## Zitierter Auszug
════════════════════
Danke für die Hilfe, jetzt funktionierts im Explorer aber im Opera gehts nicht. Wäre gut wenn es dort auch gehen würde. Ich habe nur das object-Element eingefügt, als ich das embed-Element einfügte gab es im Opera Browser einen grossen Abstand in der Flash-Animation und der ganze Seiteninhalte rutschte nach unten.


----------



## Maik (2. Oktober 2007)

Ich kann im Opera 9 keinen grossen Abstand in der Flash-Animation entdecken, der Seiteninhalt rutscht auch nicht nach unten, wenn ich im embed-Element das empfohlene Attribut wmode="opaque" einsetze.

Hast du die Seite eigentlich schon mal in einem der Gecko-Browser (Firefox, Mozilla, Netscape, SeaMonkey) betrachtet? In ihnen läuft das Script überhaupt nicht.


----------



## catuaba (3. Oktober 2007)

es funktioniert jetzt im Opera hatte das embed-Element nicht am richtigen Ort eingegeben. Ja ist schade, dass nicht im Firefox funktioniert! Gibt es da vielleicht eine Möglichkeit. Ich habe gelesen, dass der "doctype" wichtig ist damit alles richtig angezeigt wird. Habe aber den empfohlenen doctype eingefügt. Es geht aber trotzdem nicht. Oder hat es einen anderen Grund weshalb es im Firefox nicht funktioniert!?

<!DOCTYPE html PUBLIC "-//W3C//DTD HTML 4.01 Transitional//EN">


----------
════════════════════
## Bereitgestelltes Material
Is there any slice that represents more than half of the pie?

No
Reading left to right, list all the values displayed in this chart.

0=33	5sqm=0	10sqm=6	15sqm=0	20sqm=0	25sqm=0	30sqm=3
════════════════════
## Ziel der Übung
Gib aus dem Forumsauszug oben über Flash in Opera und Firefox alles von „## Maik (2.“ bis hinunter zu „Firefox nicht funktioniert!?“ Wort für Wort wieder.

## Ergebnis der Übung
## Maik (2. Oktober 2007)

Ich kann im Opera 9 keinen grossen Abstand in der Flash-Animation entdecken, der Seiteninhalt rutscht auch nicht nach unten, wenn ich im embed-Element das empfohlene Attribut wmode="opaque" einsetze.

Hast du die Seite eigentlich schon mal in einem der Gecko-Browser (Firefox, Mozilla, Netscape, SeaMonkey) betrachtet? In ihnen läuft das Script überhaupt nicht.


----------



## catuaba (3. Oktober 2007)

es funktioniert jetzt im Opera hatte das embed-Element nicht am richtigen Ort eingegeben. Ja ist schade, dass nicht im Firefox funktioniert! Gibt es da vielleicht eine Möglichkeit. Ich habe gelesen, dass der "doctype" wichtig ist damit alles richtig angezeigt wird. Habe aber den empfohlenen doctype eingefügt. Es geht aber trotzdem nicht. Oder hat es einen anderen Grund weshalb es im Firefox nicht funktioniert!?